Source records:
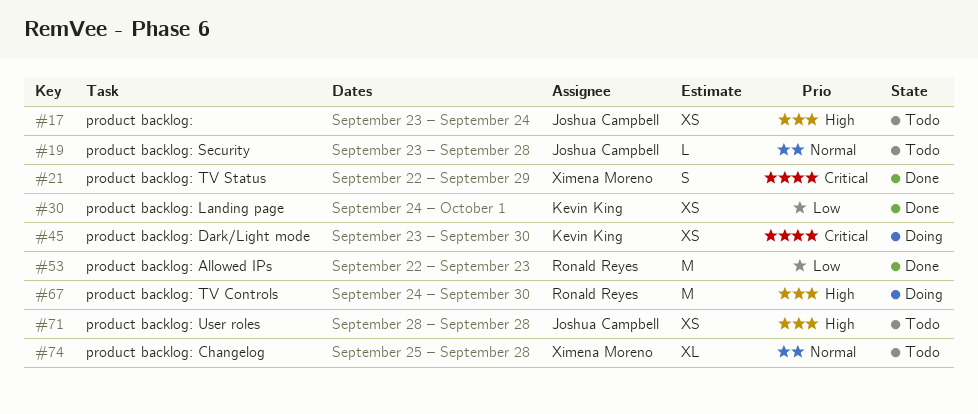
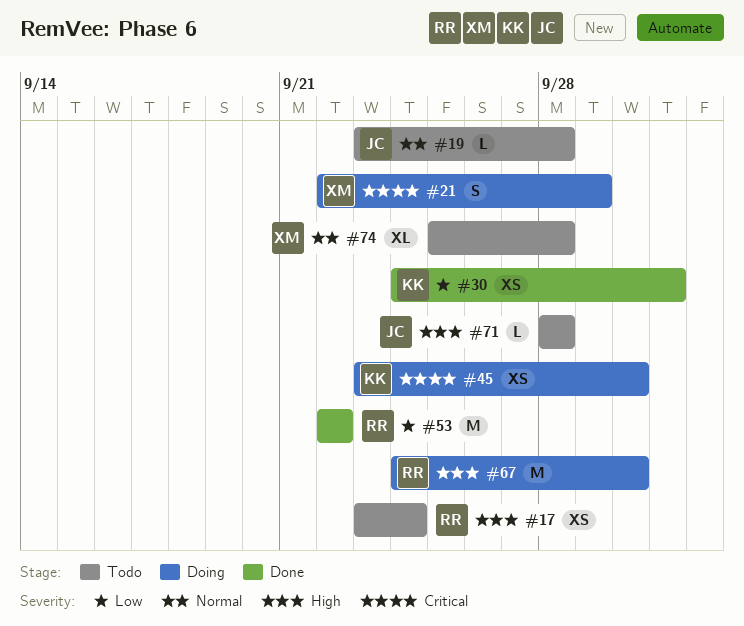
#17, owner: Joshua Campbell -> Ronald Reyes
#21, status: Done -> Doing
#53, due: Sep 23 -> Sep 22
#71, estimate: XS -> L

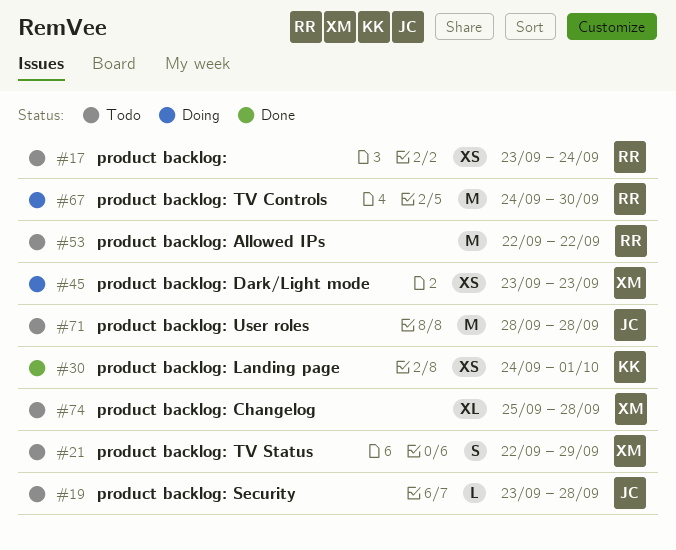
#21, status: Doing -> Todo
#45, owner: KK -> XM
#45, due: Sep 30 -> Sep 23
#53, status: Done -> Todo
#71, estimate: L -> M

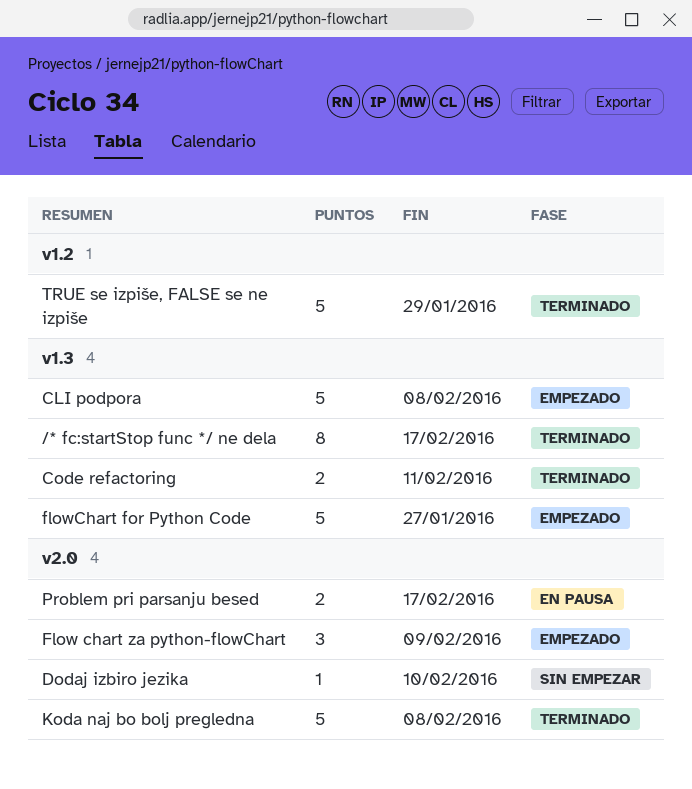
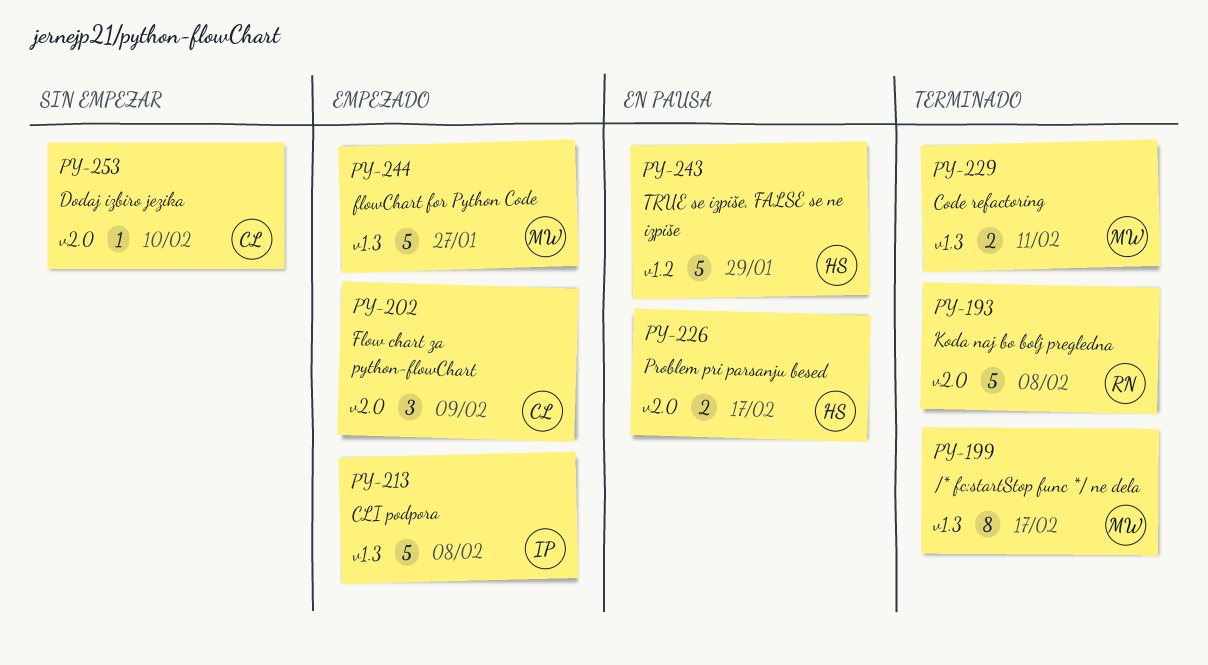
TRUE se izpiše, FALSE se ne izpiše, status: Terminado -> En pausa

PROBLEM STATEMENT:
Every line from the one containing "#71, estimate: XS -> L" through the last line of the data is to be retyped exactly, with nothing added and no pictures included.

SOLUTION:
#71, estimate: XS -> L

#21, status: Doing -> Todo
#45, owner: KK -> XM
#45, due: Sep 30 -> Sep 23
#53, status: Done -> Todo
#71, estimate: L -> M

TRUE se izpiše, FALSE se ne izpiše, status: Terminado -> En pausa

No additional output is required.